Gable sipped his drink. “That’s a private matter a gentleman doesn’t discuss. You want to know, I suggest you ask the lady in question.”
“So far I’m aught for two here in the rumors-confirmed department. Let’s try for strike three. There’s a story going around that you’re not the man you’re cracked up to be, if you get my drift.”
That one drew a response. He smacked his fist so hard on the patio table he dented the metal.
“They’re saying you’re not a red-blooded male. They’re saying your bloodlines might be closer to shocking pink.”
He pointed a finger between my eyes. “That’s plenty, buster. Give it a rest. You’ve drawn the lines, you don’t have to color in the picture.”
“In other words, I don’t need to ask you the truth of that morsel.”
“Not if you value your head.”
“Any idea where it came from?”
“Who knows. I’m not a well-liked man in Hollywood. This is a company town, and I keep the wrong company. That’s why my career’s stagnating.”
I followed him into the house. “You’re getting your share of parts.
“For the wrong reasons.” Fifty sets of glass animal eyes stared down at me from the walls. Frank Buck brought ‘em back alive. Gable brought ‘em back stuffed and mounted on boards. “I’m always cast as a pretty boy. Nobody acknowledges my acting. I don’t want to leave this world with a tombstone that reads ‘He was only a pretty face.’ I want to accomplish something significant.”
“Choose another profession. Switch your major to physics. Sit under a tree and get beaned with an apple, or drop a pizza off a leaning tower. You’ll get credit for changing the world.”

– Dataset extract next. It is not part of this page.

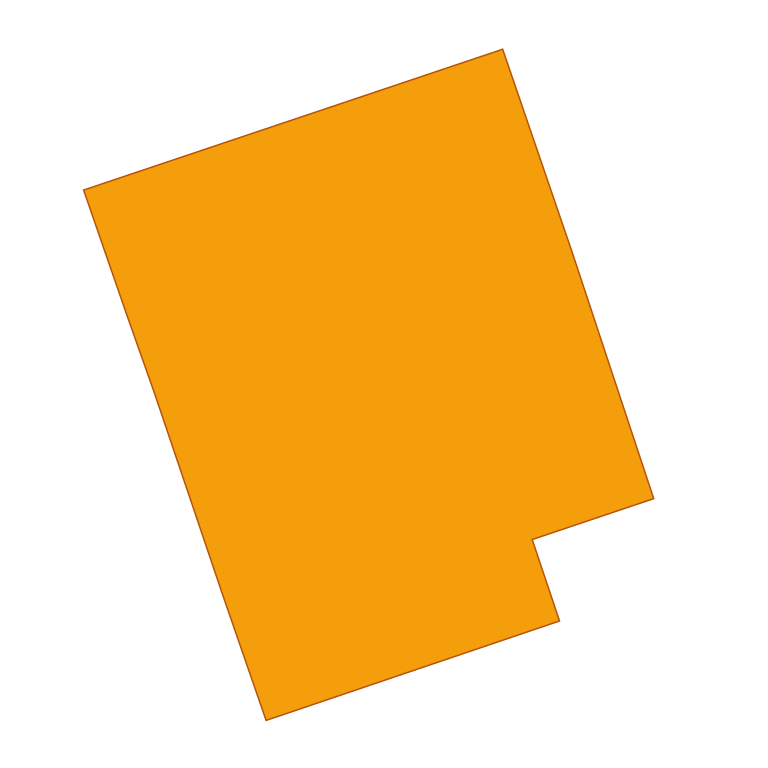 outline of Greenwood, Kansas, United States of America, rotated 161°
{"feature_id": "52423323B21411074384100", "entity_name": "Greenwood", "entity_type": "district", "adm_level": 2, "iso_a3": "USA", "parent_name": "United States of America", "parent_adm1": "Kansas", "projection": "albers", "projection_center": [-96.223, 37.888], "detail": "fine", "context": "isolated", "style": "filled", "palette": "amber", "viewbox_px": 768, "rotation_deg": 161, "n_neighbors": 0, "source": "geoboundaries", "source_scale": "gbopen_adm2", "svg_char_len": 303}
<svg xmlns="http://www.w3.org/2000/svg" viewBox="0 0 768 768"><g transform="rotate(161 384 384)"><path d="M295.2,102.8L294.5,188.7L166.3,187.8L163.2,446.2L162.8,661.9L604.9,665.2L604.7,536.1L604.0,449.4L605.2,233.6L605.0,104.3L295.2,102.8Z" fill="#f59e0b" stroke="#b45309" stroke-width="1.5"/></g></svg>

He wasn’t about to take my advice, but rewarded the sentiment by going to the bar and pouring us both a short message from my favorite sponsor. “Excuse the vodka,” he said. “I much prefer rum at this time of day, but I’m having trouble getting it lately.”
I ought to put Gable in touch with Pepper Potts. They could break the law of supply and demand. One has no rum, the other bathes in it.
I tracked him up the stairs to his bedroom. While he dressed, I stood outside the door and fiddled with the loose threads dangling off my buttonholes.